Avec quatre personnalités de joueur aussi importantes que celles de Zidane, Figo, Raul et Ronaldo, le système offensif du Real réclame un peu de temps pour se mettre en place. Il faut que le Brésilien adapte son jeu à celui de l'équipe. Car il y a au Real comme dans la Seleçao une philosophie qui ne varie guère, fondée sur la possession du ballon et le travail sur les côtés. Certains enchaînements ultrarapides à une touche, genre PlayStation dernier modèle, démontrent que cette marque de fabrique de l'équipe madrilène ne sera pas entamée. Avec lui, le Real pourra tirer parti d'une cavalerie comme on n'en a pas connu depuis quarante ans, depuis Di Stefano, Kopa, Puskas et Gento. Alors, on en saura plus long sur la suite de l'extraordinaire saga de Ronaldo, le plus célèbre ressuscité de l'histoire du football.
Il exposa en Asie la panoplie complète d'un grand attaquant tout-terrain.
Sa fiche (en 2002)
-Nationalité : brésilienne.
-Né le 22 septembre 1976, à Rio de Janeiro (BRE).
-Taille : 1,83m.
-Poids : 82 kg.
-Poste : attaquant.
-Clubs : Social Ramos Club de Bento Ribeiro (1990-1991), Sao Cristovao de Rio de Janeiro (1991-1993), Cruzeiro Belo Horizonte (1993-1994), PSV Eindhoven (1994-1996), FC Barcelone (1996-1997), Inter Milan (1997-2002) et Real Madrid (depuis 2002).
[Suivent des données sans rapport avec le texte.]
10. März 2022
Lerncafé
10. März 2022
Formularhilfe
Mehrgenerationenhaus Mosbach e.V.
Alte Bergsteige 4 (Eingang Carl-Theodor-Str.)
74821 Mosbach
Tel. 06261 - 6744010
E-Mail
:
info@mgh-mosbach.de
-Palmarès : Coupe du monde 1994 (sans jouer) et 2002 ; Copa America 1997 et 1999 ; Coupe des Confédérations 1997 ; Coupe intercontinentale des clubs 2002 ; Coupe des Coupes 1997 ; Coupe de l'UEFA 1998 ; Championnat d'Espagne 2003 ; Coupe des Pays-Bas 1996 ; Supercoupe d'Espagne 1996 et 2003 ; meilleur buteur du Mondial 2002 (8 buts) ; meilleur buteur du Championnat des Pays-Bas 1995 (30) ; meilleur buteur du Championnat d'Espagne 1997 (34) et 2004 (24).
-Bilan en équipe du Brésil : 85 sélections A, 56 buts (1994-2004).
-Bilan en phase finale de Coupe du monde : 3 participations (1er en 1994 et 2002 ; 2e 1998), 14 matches, 12 buts (1994-2002).
-Palmarès Ballon d'Or : vainqueur en 1997 et 2002 (2e en 1996 ; 3e en 1998).
Le classement du Ballon d'Or France Football 2002
1. Ronaldo (Pays : Brésil / Club : Real Madrid)
2. Roberto Carlos (Brésil / Real Madrid)
3. Oliver Kahn (Allemagne / Bayern Munich)
4. Zinédine Zidane (France / Real Madrid)
5. Michael Ballack (Allemagne / Bayern Munich)
6. Thierry Henry (France / Arsenal)
7. Raul (Espagne / Real Madrid)
8. Rivaldo (Brésil / Milan AC)
9. Yildiray Bastürk (Turquie / Bayer Leverkusen)
10. Alessandro Del Piero (Italie / Juventus Turin)
11. Hasan Sas (Turquie / Galatasaray)
12. Ronaldinho (Brésil / PSG)
13. Michael Owen (Angleterre / Liverpool) et Ruud Van Nistelrooy (Pays-Bas / Manchester United)
15. Cafu (Brésil / AS Roma), Bernd Schneider (Allemagne / Bayer Leverkusen), Juan Carlos Valeron (Espagne / Deportivo La Corogne) et Patrick Vieira (France / Arsenal)
19. Luis Figo (Portugal / Real Madrid) et Lucio (Brésil / Bayer Leverkusen)
21. Papa Bouba Diop (Sénégal / Lens), El-Hadji Diouf (Sénégal / Liverpool) et Rio Ferdinand (Angleterre / Manchester United)
24. Ruben Baraja (Espagne / Valence CF), Filippo Inzaghi (Italie / Milan AC) et Roy Makaay (Pays-Bas / Deportivo La Corogne).